There are several potential limitations to this study. We acknowledge that, even though this study sample was larger and more diverse than that of the feasibility study, the sample size was still small, even for a rare disease. We were aiming to recruit from a large natural history study (TOSCA study) and were therefore hopeful to include a much larger sample for this study. However, given that it was embedded in an industry-funded observational trial, a formal procedure for opting in at a country level was required. Where countries opted in, all participants at centers were included. While we therefore acknowledge an “administrative” bias in recruitment, we have no reason to suspect a clinical ascertainment bias, given that all subjects from participating centers had a TAND Checklist completed.

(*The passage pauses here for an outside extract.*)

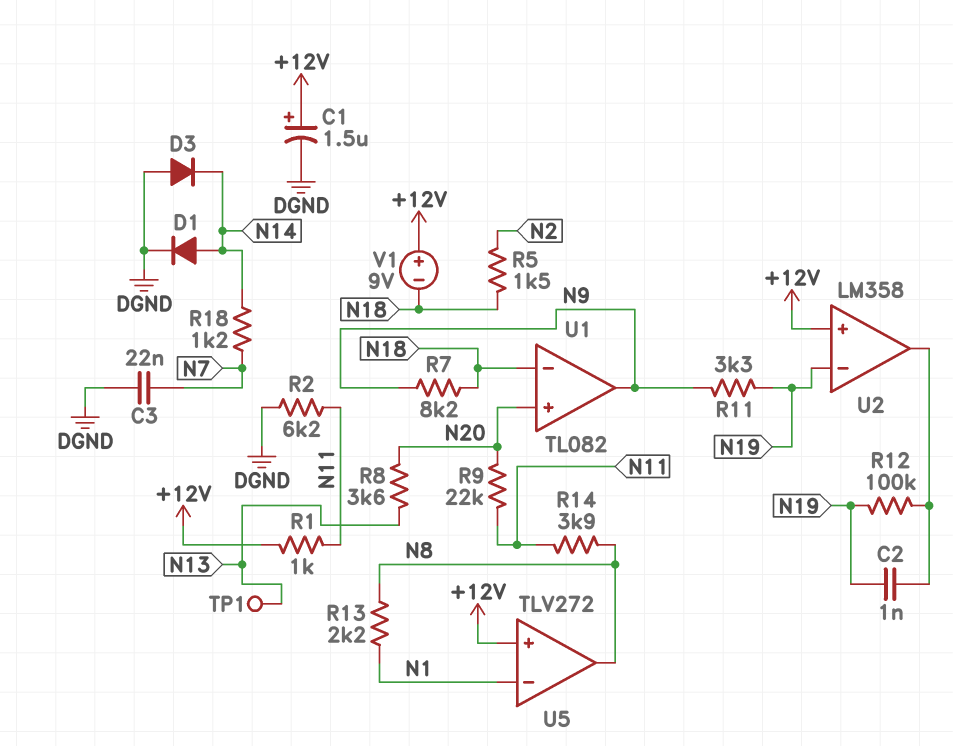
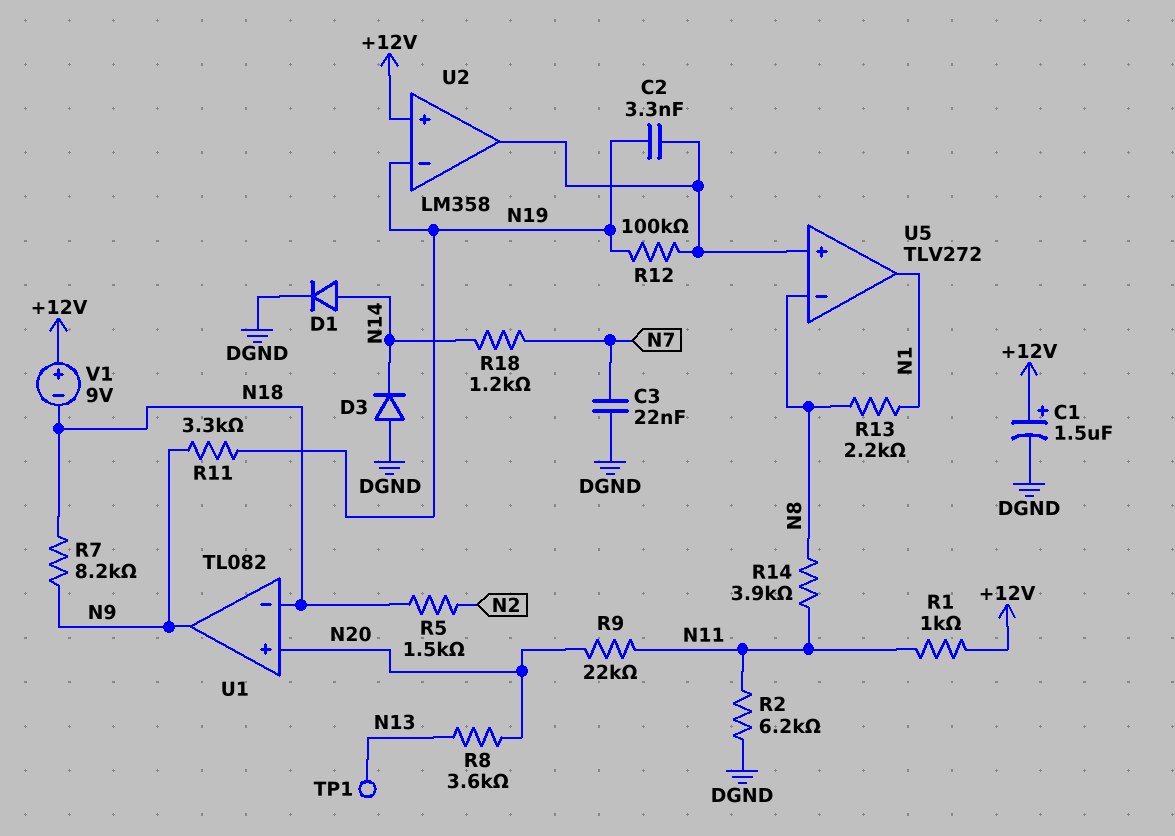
C2: 1nF (N19, U2/out) -> 3.3nF (N19, U2/out)
U5 pin in+: +12V -> U2/out
U5 pin in-: N1 -> N8
U5 pin out: N8 -> N1

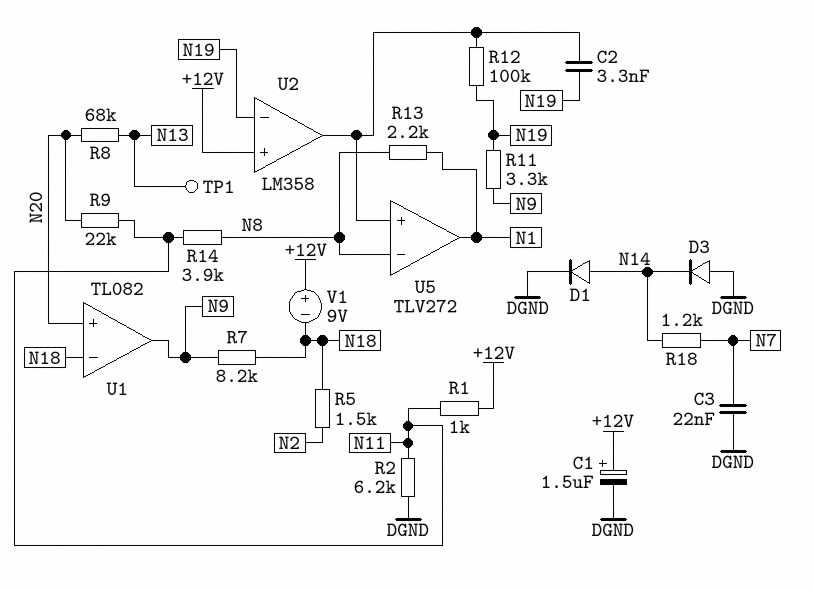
R8: 3.6k (N13, N20) -> 68k (N13, N20)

Interestingly, there is no consensus in the literature about the required sample size for cluster analysis, and a number of small-scale studies such as ours have identified meaningful natural clusters [19]. Some authors have suggested a minimum sample size of n = 100, while others emphasized the importance of an optimal variable/subject ratio with a 1:10 ratio (1 variable to 10 subjects) as most stringent suggestion [20]. Given the differences observed between the feasibility and replication data sets, we propose that it would be important to proceed to examination of larger-scale samples, ideally in excess of the 1/10 (variable/subject) ratio. Secondly, apart from cluster and factor analysis, it would be important to evaluate the internal consistency of putative natural clusters and to examine the robustness of these clusters using bootstrapping methodologies. These extra steps will extend the investigation of the psychometric properties and robustness of the putative natural TAND clusters. We also acknowledge that the natural clusters were generated using only the TAND Checklist data. There may therefore be other natural clusters that could be identified using different kinds of fine-grain data. However, the purpose of the TAND Checklist was to provide a simple and easy-to-use tool for clinical practice. For this reason, we set out to examine the potential of the TAND Checklist data to generate natural TAND Clusters, given that such a strategy has a far greater potential for larger-scale implementation.

Conclusion

In spite of the highly heterogeneous nature of TAND manifestations, the data-driven strategies used here in search of natural TAND clusters were able to replicate the findings from the feasibility study in a larger sample of children and adults with the pen-and-paper TAND Checklist data collected across seven countries. The study not only identified several similarities between the findings from the two data sets but also identified key aspects and next steps that will require larger-scale data, replication, and expansion. If these steps could replicate and extend the natural TAND clusters suggested in these preliminary studies, the natural TAND clusters may have the potential to help develop novel approaches to identification and treatment of TAND and may suggest novel data-driven strategies to subgroup individuals with TSC for clinical and research purposes.